I'm using DirectX 11. I pre-compiling the shader and then loading at a runtime. I'm loading the file into a buffer and then sending it in to CreateVertexShader. When I call CreateVertexShader with the debug layer turned on, I get the following error:
Encoded Vertex Shader size doesn't match specified size
I'm compiling the vertex shader at the command line as follows:
fxc /Fc /Od /Zi /T fx_5_0 /Fo "myfile.cso" "myfile.fx"
In the case of a simple shader, the resulting file is around 200 bytes. I can verify that Windows explorer and my code both report the same number of bytes.

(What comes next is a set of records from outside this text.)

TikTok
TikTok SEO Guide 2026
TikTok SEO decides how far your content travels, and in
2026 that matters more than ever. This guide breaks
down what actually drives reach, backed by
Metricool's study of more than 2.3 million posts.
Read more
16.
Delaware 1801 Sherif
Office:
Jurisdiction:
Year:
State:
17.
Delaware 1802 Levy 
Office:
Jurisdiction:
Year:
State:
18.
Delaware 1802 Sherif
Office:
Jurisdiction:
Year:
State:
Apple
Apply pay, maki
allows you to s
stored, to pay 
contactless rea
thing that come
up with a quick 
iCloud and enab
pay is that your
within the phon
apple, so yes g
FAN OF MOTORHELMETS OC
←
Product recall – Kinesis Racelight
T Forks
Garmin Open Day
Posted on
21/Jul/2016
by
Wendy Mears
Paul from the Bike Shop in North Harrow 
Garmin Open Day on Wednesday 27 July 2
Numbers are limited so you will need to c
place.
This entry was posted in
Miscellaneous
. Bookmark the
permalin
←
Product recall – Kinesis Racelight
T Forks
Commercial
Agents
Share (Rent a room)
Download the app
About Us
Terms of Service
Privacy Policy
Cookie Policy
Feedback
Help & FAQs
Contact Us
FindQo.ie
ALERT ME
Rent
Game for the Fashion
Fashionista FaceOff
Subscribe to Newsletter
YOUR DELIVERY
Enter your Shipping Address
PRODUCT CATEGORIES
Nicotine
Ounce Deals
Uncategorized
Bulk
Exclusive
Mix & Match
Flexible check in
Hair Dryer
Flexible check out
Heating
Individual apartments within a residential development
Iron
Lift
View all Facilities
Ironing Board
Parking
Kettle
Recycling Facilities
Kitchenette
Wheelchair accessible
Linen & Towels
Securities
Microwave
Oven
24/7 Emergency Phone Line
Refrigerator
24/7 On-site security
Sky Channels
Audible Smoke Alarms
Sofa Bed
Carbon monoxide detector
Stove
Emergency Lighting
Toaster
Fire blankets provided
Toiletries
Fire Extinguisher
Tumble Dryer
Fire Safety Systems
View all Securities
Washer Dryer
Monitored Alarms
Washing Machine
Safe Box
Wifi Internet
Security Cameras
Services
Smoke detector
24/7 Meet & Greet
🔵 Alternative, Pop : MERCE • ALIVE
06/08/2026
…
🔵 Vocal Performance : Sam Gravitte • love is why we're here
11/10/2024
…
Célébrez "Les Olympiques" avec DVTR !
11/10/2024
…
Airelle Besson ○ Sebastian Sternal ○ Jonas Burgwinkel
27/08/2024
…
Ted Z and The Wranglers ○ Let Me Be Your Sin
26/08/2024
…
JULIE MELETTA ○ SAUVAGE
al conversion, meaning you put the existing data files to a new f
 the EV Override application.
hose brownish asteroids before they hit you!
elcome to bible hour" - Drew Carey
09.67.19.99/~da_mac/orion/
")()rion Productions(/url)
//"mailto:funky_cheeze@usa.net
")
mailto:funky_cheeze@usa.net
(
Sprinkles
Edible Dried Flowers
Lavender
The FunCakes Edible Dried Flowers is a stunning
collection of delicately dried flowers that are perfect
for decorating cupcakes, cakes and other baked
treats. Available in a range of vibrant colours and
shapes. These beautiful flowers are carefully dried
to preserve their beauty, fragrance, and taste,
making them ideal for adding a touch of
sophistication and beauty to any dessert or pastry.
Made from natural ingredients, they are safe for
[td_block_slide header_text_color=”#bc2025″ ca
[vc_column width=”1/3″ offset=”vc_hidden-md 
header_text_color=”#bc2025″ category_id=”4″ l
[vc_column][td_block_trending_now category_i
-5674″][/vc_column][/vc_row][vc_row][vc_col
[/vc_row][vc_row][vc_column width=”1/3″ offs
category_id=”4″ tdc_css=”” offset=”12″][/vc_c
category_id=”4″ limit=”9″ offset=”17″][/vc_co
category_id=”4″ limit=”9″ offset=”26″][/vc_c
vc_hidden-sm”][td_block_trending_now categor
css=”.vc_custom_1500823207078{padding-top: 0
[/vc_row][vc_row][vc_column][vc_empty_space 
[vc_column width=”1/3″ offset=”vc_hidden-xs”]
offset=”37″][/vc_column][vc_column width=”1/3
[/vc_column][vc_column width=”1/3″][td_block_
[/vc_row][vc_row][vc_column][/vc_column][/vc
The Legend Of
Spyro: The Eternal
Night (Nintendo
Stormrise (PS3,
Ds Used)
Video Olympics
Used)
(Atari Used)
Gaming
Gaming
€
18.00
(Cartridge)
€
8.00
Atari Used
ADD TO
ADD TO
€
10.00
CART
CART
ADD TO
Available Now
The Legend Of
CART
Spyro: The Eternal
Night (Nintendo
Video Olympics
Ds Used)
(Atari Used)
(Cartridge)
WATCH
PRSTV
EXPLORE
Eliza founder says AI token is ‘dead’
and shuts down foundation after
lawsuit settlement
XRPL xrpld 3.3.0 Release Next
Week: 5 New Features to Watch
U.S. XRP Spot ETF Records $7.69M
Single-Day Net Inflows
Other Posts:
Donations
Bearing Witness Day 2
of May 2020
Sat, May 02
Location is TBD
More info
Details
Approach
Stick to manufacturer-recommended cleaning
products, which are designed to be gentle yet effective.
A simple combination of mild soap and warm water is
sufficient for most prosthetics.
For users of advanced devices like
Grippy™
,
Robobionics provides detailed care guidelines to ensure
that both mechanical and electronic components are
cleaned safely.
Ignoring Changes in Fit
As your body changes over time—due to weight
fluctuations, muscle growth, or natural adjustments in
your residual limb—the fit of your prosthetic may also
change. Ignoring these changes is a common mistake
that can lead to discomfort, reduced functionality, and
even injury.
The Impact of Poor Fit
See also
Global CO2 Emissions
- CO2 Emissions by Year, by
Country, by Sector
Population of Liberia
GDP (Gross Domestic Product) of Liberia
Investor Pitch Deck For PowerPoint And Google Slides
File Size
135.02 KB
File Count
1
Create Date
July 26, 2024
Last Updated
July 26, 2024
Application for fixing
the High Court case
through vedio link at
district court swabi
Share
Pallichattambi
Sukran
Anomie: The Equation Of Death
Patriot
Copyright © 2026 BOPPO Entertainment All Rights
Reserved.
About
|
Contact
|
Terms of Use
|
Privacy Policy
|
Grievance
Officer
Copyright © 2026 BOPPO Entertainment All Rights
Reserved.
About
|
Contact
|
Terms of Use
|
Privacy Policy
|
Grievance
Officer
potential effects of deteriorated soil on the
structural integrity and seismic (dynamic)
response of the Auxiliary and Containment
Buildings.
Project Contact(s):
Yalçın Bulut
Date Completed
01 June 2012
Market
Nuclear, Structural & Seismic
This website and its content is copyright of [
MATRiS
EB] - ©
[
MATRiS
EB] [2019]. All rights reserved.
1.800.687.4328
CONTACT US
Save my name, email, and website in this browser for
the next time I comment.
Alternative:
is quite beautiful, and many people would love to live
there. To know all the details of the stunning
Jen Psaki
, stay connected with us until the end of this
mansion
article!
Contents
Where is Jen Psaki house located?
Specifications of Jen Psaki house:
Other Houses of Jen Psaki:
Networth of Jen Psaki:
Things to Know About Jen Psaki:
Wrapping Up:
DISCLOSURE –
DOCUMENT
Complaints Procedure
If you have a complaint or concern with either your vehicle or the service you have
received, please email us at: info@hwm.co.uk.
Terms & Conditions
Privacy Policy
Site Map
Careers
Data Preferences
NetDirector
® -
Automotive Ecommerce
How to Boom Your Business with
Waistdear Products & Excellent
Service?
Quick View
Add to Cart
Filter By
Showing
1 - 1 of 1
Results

I've tried variations of fx_5_0.
Here is how I am loading the file:
uint32_t length, rr;
char *buffer;
FILE *fp;
fp = fopen("<path to file>\\myfile.cso", "rb");
fseek(fp, 0, SEEK_END);
length = ftell(fp);
fseek(fp, 0, SEEK_SET);
buffer = (char*)calloc(1, length);
rr = fread(buffer, sizeof(char), length, fp);
fclose(fp);
assert(rr == length);
Then:
hr = device->lpVtbl->CreateVertexShader(device, buffer, length, NULL, NULL );
(Note: I'm passing NULL to the last param expecting to get S_FALSE as the return code)
I'm not sure what else to try to solve this.
I figured it out.
The entry point was not right in the shader.
The
fxc
command compiled my shader with no errors or warnings, but my shader didn't have the entry point properly defined. Weird.That's why the byte code was only about 200 bytes. That said, my shader was very simple, a pass-through, I could have believed it was 200 bytes. It's more like 15k compiled.
It's really strange how a short HLSL program (1061 bytes of source) explodes to 15k of byte code.